Taehyung menggembungkan pipinya kesal. "Iya iya, aku tahu.."
Pandangan Jimin beralih ke Jungkook yang berdiri di samping Taehyung. "Kau tahu apa yang harus kau lakukan bukan?"
Jungkook mengulas senyum tipis dan mengangguk. "Kau tidak perlu mengucapkannya lagi, pendek."
Jimin tidak mengindahkan panggilan tidak hormat laki laki yang lebih muda dua tahun darinya itu. "Sekali aku dengar Taehyung kenapa kenapa, akan kuhajar kau sampai habis, Jeon Jungkook."
Jungkook tertawa kecil. "Aku tahu."
-oOoOo-
Busan, 19 Juli 2015.
"Aku akan kuliah di Daegu," Jimin menatap ke arah Taehyung untuk melihat reaksi apa yang diberikan saudaranya.
"Kenapa tiba tiba?

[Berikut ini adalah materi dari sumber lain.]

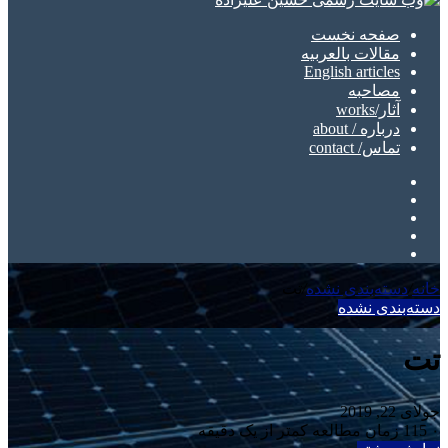
صفحه نخست
مقالات بالعربیه
English articles
مصاحبه
آثار/works
درباره / about
تماس/ contact
تلگرام
اینستاگرام
یوتیوب
توییتر
فیسبوک
خانه
/
دسته‌بندی نشده
/
تت
دسته‌بندی نشده
تت
جولای 22, 2019
۰
115
زمان مطالعه کمتر از یک دقیقه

Bukankah waktu itu kita sudah sepakat untuk kuliah di Seoul?" Taehyung ikut menatap anak yang lebih tua beberapa menit darinya.
Jimin terdiam sejenak. "Memang harusnya begitu.. Tapi Yoongi hyung bilang ia mau pindah kuliah ke sana, dan kurasa Daegu juga bukan tempat yang buruk."

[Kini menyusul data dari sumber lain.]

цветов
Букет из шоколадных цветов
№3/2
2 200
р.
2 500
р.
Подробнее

"Kau sudah menemukan univeritas yang cocok?" Taehyung berjalan menuju dapur, membuka kulkas dan mengeluarkan sekotak es krim yang baru mereka beli kemarin.
Jimin mengangguk. "Ya, di universitas yang sama dengan Hoseok hyung," Ia kembali menatap Taehyung. "Kau.. tidak apa apa di Seoul sendiri?"
Taehyung terkekeh kecil. "Tentu saja tidak apa apa. Lagipula aku tidak sendiri, ada Jungkook juga disana. Ada juga Seokjin hyung dan Namjoon hyung nantinya. Tidak usah khawatir."
"Bagaimana aku bisa tidak khawatir padamu, Tae? Kau orang yang benar benar ceroboh, persis seperti anak kecil," Jimin mencibir, lalu mendekati Taehyung untuk meminta jatah es krimnya.
"Aku sudah tidak sekekanakan itu lagi sekarang," protes Taehyung tidak terima. "Aku sudah besar."
Jimin tertawa pelan. "Kau tahu? Hanya umurmu saja yang bertambah. Jiwamu masih seperti anak berusia enam tahun," Jimin menjulurkan lidahnya ke arah Taehyung.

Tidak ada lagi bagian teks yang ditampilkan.